AIM OF THE EXERCISE: Nothing but the line containing "TOSCANA TRUCKS S.r.l." and the lines after it in the entries below should appear, each repeated exactly.

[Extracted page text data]
◆ ◆ ◆

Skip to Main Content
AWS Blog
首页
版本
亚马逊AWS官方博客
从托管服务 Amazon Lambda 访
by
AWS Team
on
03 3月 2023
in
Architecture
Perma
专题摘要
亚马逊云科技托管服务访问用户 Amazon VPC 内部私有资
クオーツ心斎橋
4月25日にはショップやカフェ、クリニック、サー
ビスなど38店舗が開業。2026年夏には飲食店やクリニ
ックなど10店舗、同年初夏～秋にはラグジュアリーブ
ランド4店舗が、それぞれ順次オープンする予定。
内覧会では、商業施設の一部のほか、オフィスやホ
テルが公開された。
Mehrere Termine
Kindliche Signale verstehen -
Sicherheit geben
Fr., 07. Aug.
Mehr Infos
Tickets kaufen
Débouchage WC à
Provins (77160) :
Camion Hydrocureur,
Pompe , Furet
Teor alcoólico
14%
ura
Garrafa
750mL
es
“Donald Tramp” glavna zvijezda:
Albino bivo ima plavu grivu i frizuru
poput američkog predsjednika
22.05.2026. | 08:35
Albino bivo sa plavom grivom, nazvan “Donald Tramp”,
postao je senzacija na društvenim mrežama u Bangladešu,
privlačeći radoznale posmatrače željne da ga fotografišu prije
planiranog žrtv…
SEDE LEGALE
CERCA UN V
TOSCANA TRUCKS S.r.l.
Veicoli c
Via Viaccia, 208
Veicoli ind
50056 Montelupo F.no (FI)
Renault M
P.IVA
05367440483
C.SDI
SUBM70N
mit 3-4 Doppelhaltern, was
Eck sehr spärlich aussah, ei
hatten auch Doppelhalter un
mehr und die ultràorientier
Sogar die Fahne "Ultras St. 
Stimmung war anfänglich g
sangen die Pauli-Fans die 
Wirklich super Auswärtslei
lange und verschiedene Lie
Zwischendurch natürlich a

◆ ◆ ◆

YOUR RESPONSE:
TOSCANA TRUCKS S.r.l.
Veicoli c
Via Viaccia, 208
Veicoli ind
50056 Montelupo F.no (FI)
Renault M
P.IVA
05367440483
C.SDI
SUBM70N
mit 3-4 Doppelhaltern, was
Eck sehr spärlich aussah, ei
hatten auch Doppelhalter un
mehr und die ultràorientier
Sogar die Fahne "Ultras St. 
Stimmung war anfänglich g
sangen die Pauli-Fans die 
Wirklich super Auswärtslei
lange und verschiedene Lie
Zwischendurch natürlich a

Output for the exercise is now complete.